TECHNICAL SUPPORT SYSTEM VENTILATION OUT OF SERVICE FOR PLANNED MAINTENANCE

"A planned maintenance evolution at the James A. FitzPatrick (JAF) Nuclear Power Plant will remove the Technical Support Center (TSC) ventilation system from service. The TSC ventilation system will be rendered non-functional during the course of the work activity. The TSC ventilation is expected to be out of service for approximately 9 hours from 0400 to 1300 today.

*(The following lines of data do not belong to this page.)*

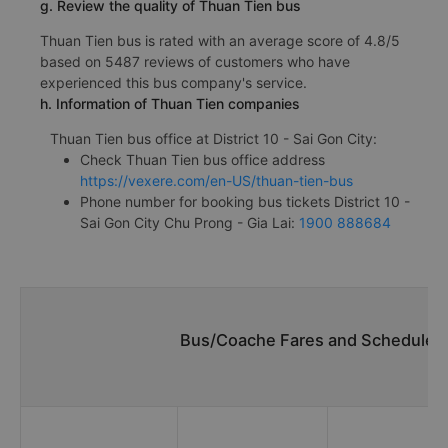
g. Review the quality of Thuan Tien bus
Thuan Tien bus is rated with an average score of 4.8/5
based on 5487 reviews of customers who have
experienced this bus company's service.
h. Information of Thuan Tien companies
Thuan Tien bus office at District 10 - Sai Gon City:
Check Thuan Tien bus office address
https://vexere.com/en-US/thuan-tien-bus
Phone number for booking bus tickets District 10 -
Sai Gon City Chu Prong - Gia Lai:
1900 888684
Bus/Coache Fares and Schedules/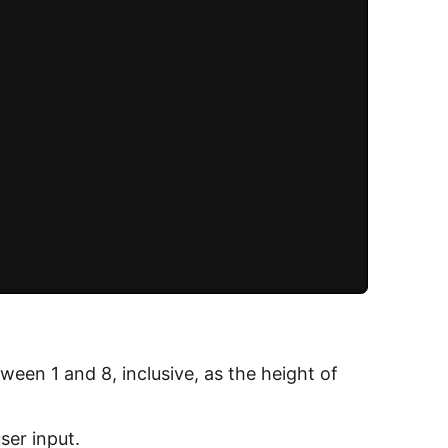
een 1 and 8, inclusive, as the height of
ser input.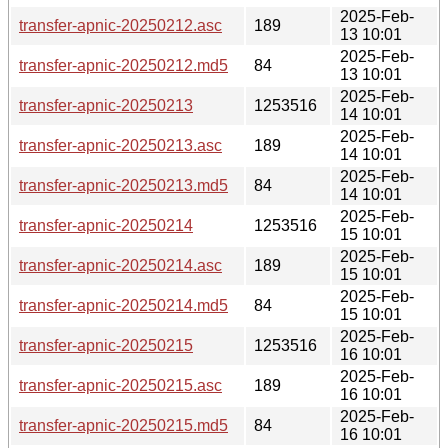
2025-Feb-
transfer-apnic-20250212.asc
189
13 10:01
2025-Feb-
transfer-apnic-20250212.md5
84
13 10:01
2025-Feb-
transfer-apnic-20250213
1253516
14 10:01
2025-Feb-
transfer-apnic-20250213.asc
189
14 10:01
2025-Feb-
transfer-apnic-20250213.md5
84
14 10:01
2025-Feb-
transfer-apnic-20250214
1253516
15 10:01
2025-Feb-
transfer-apnic-20250214.asc
189
15 10:01
2025-Feb-
transfer-apnic-20250214.md5
84
15 10:01
2025-Feb-
transfer-apnic-20250215
1253516
16 10:01
2025-Feb-
transfer-apnic-20250215.asc
189
16 10:01
2025-Feb-
transfer-apnic-20250215.md5
84
16 10:01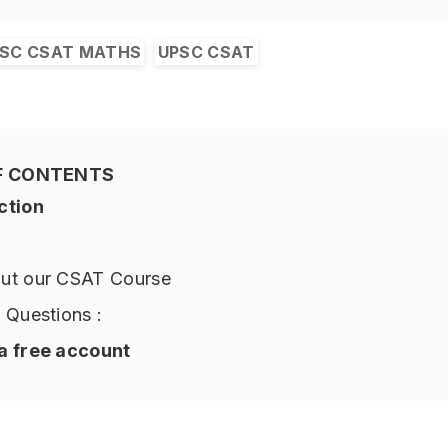
SC CSAT MATHS
UPSC CSAT
F CONTENTS
ction
ut our CSAT Course
 Questions :
a free account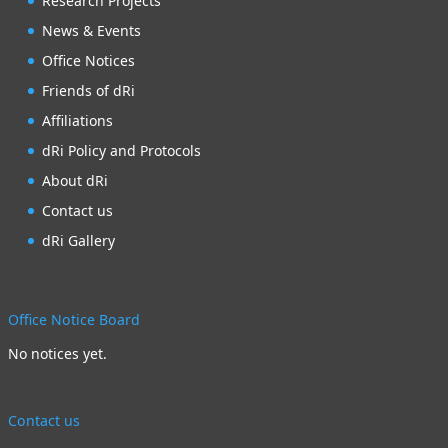
Research Projects
News & Events
Office Notices
Friends of dRi
Affiliations
dRi Policy and Protocols
About dRi
Contact us
dRi Gallery
Office Notice Board
No notices yet.
Contact us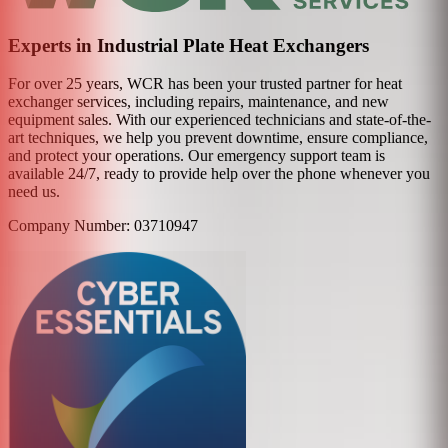
Experts in Industrial Plate Heat Exchangers
For over 25 years, WCR has been your trusted partner for heat
exchanger services, including repairs, maintenance, and new
equipment sales. With our experienced technicians and state-of-the-
art techniques, we help you prevent downtime, ensure compliance,
and protect your operations. Our emergency support team is
available 24/7, ready to provide help over the phone whenever you
need us.
Company Number: 03710947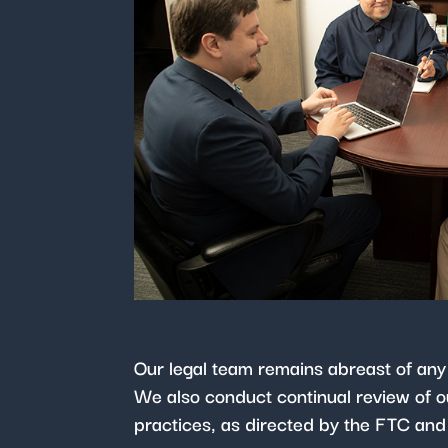
Our legal team remains abreast of any
We also conduct continual review of ou
practices, as directed by the FTC and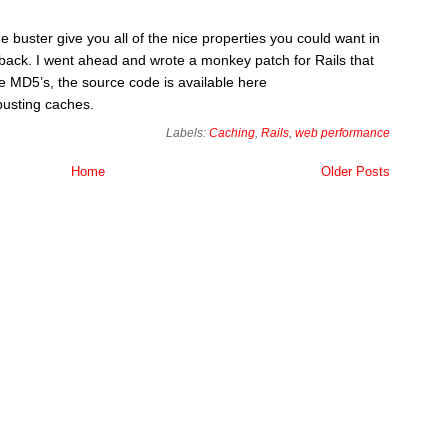
 buster give you all of the nice properties you could want in
awback. I went ahead and wrote a monkey patch for Rails that
e MD5’s, the source code is available here
busting caches.
Labels:
Caching
,
Rails
,
web performance
Home
Older Posts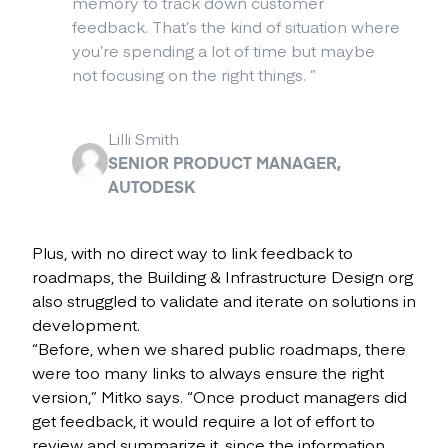
memory to track down customer
feedback. That’s the kind of situation where
you’re spending a lot of time but maybe
not focusing on the right things.
”
Lilli Smith
SENIOR PRODUCT MANAGER,
AUTODESK
Plus, with no direct way to link feedback to
roadmaps, the Building & Infrastructure Design org
also struggled to validate and iterate on solutions in
development.
“Before, when we shared public roadmaps, there
were too many links to always ensure the right
version,” Mitko says. “Once product managers did
get feedback, it would require a lot of effort to
review and summarize it, since the information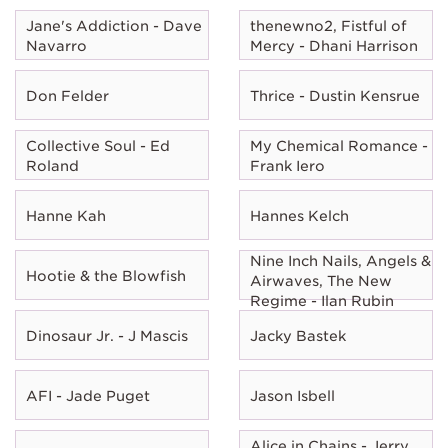
Jane's Addiction - Dave
thenewno2, Fistful of
Navarro
Mercy - Dhani Harrison
Don Felder
Thrice - Dustin Kensrue
Collective Soul - Ed
My Chemical Romance -
Roland
Frank Iero
Hanne Kah
Hannes Kelch
Nine Inch Nails, Angels &
Hootie & the Blowfish
Airwaves, The New
Regime - Ilan Rubin
Dinosaur Jr. - J Mascis
Jacky Bastek
AFI - Jade Puget
Jason Isbell
Alice in Chains - Jerry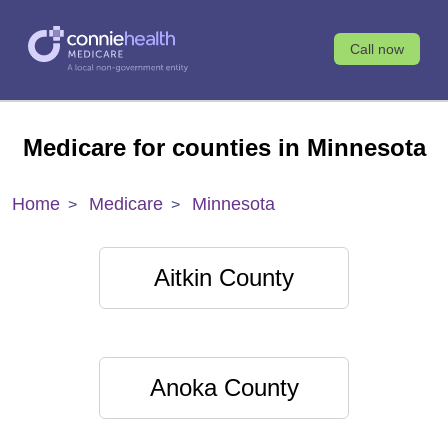
Call now
Medicare for counties in Minnesota
Home
Medicare
Minnesota
Aitkin County
Anoka County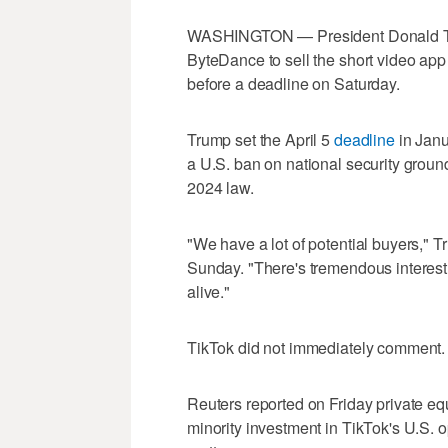
WASHINGTON — President Donald Tru
ByteDance to sell the short video ap
before a deadline on Saturday.
Trump set the April 5
deadline
in Janu
a U.S. ban on national security groun
2024 law.
"We have a lot of potential buyers," T
Sunday. "There's tremendous interest i
alive."
TikTok did not immediately comment.
Reuters reported on Friday private eq
minority investment in TikTok's U.S. o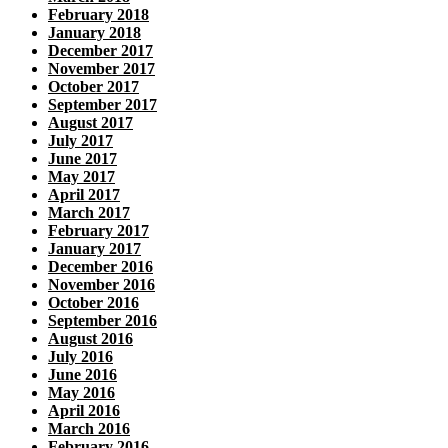
February 2018
January 2018
December 2017
November 2017
October 2017
September 2017
August 2017
July 2017
June 2017
May 2017
April 2017
March 2017
February 2017
January 2017
December 2016
November 2016
October 2016
September 2016
August 2016
July 2016
June 2016
May 2016
April 2016
March 2016
February 2016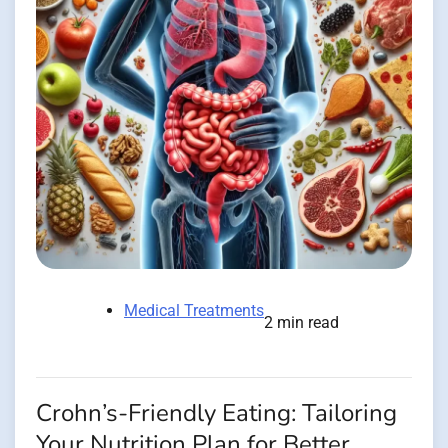
Medical Treatments
2 min read
Crohn’s-Friendly Eating: Tailoring
Your Nutrition Plan for Better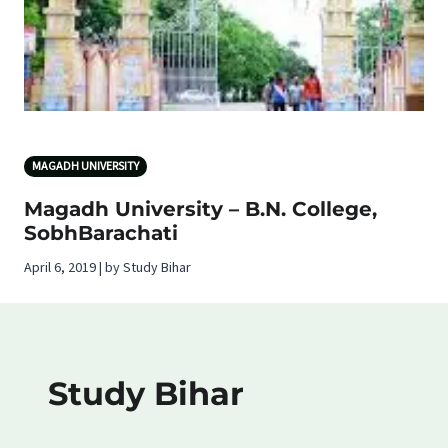
MAGADH UNIVERSITY
Magadh University – B.N. College,
SobhBarachati
April 6, 2019 | by Study Bihar
Study Bihar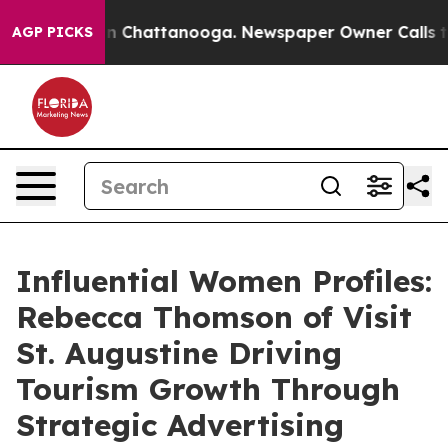
Chaos in Chattanooga. Newspaper Owner Calls the Peo
AGP PICKS
Influential Women Profiles:
Rebecca Thomson of Visit
St. Augustine Driving
Tourism Growth Through
Strategic Advertising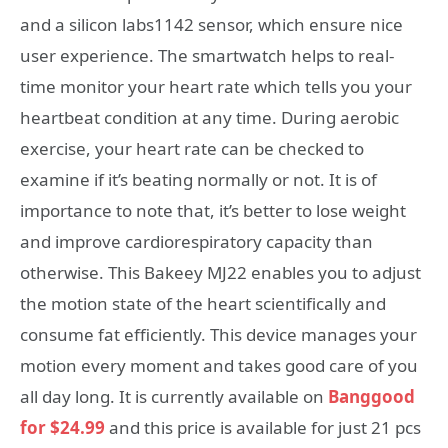
and a silicon labs1142 sensor, which ensure nice
user experience. The smartwatch helps to real-
time monitor your heart rate which tells you your
heartbeat condition at any time. During aerobic
exercise, your heart rate can be checked to
examine if it’s beating normally or not. It is of
importance to note that, it’s better to lose weight
and improve cardiorespiratory capacity than
otherwise. This Bakeey MJ22 enables you to adjust
the motion state of the heart scientifically and
consume fat efficiently. This device manages your
motion every moment and takes good care of you
all day long. It is currently available on
Banggood
for $24.99
and this price is available for just 21 pcs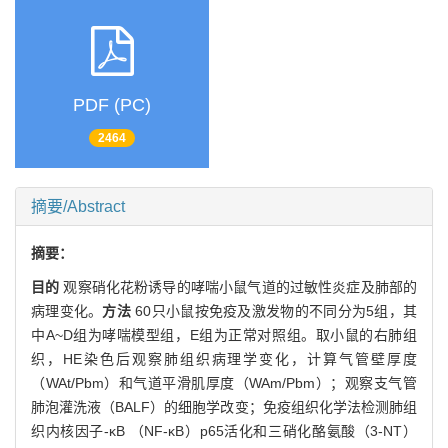
PDF (PC)
2464
摘要/Abstract
摘要：
目的
观察硝化花粉诱导的哮喘小鼠气道的过敏性炎症及肺部的
病理变化。
方法
60只小鼠按免疫及激发物的不同分为5组，其
中A~D组为哮喘模型组，E组为正常对照组。取小鼠的右肺组
织，HE染色后观察肺组织病理学变化，计算气管壁厚度
（WAt/Pbm）和气道平滑肌厚度（WAm/Pbm）；观察支气管
肺泡灌洗液（BALF）的细胞学改变；免疫组织化学法检测肺组
织内核因子-κB （NF-κB）p65活化和三硝化酪氨酸（3-NT）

"If an emergency is declared requiring TSC activation during this period, the TSC will be staffed and activated using existing emergency planning procedures unless the TSC becomes uninhabitable due to ambient temperature, radiological or other conditions. If relocation of the TSC becomes necessary, the station Emergency Plant Manager will relocate the TSC staff to an alternate location in accordance with applicable site procedures giving first consideration to the Control Room. TSC facility leads have been made aware of this contingency.

"This notification is being made in accordance with 10CFR50.72 (b)(3)(xiii) due to the potential loss of an emergency response facility (ERF). An update will be provided one the TSC ventilation has been restored to normal operation."

The NRC Resident Inspector has been notified.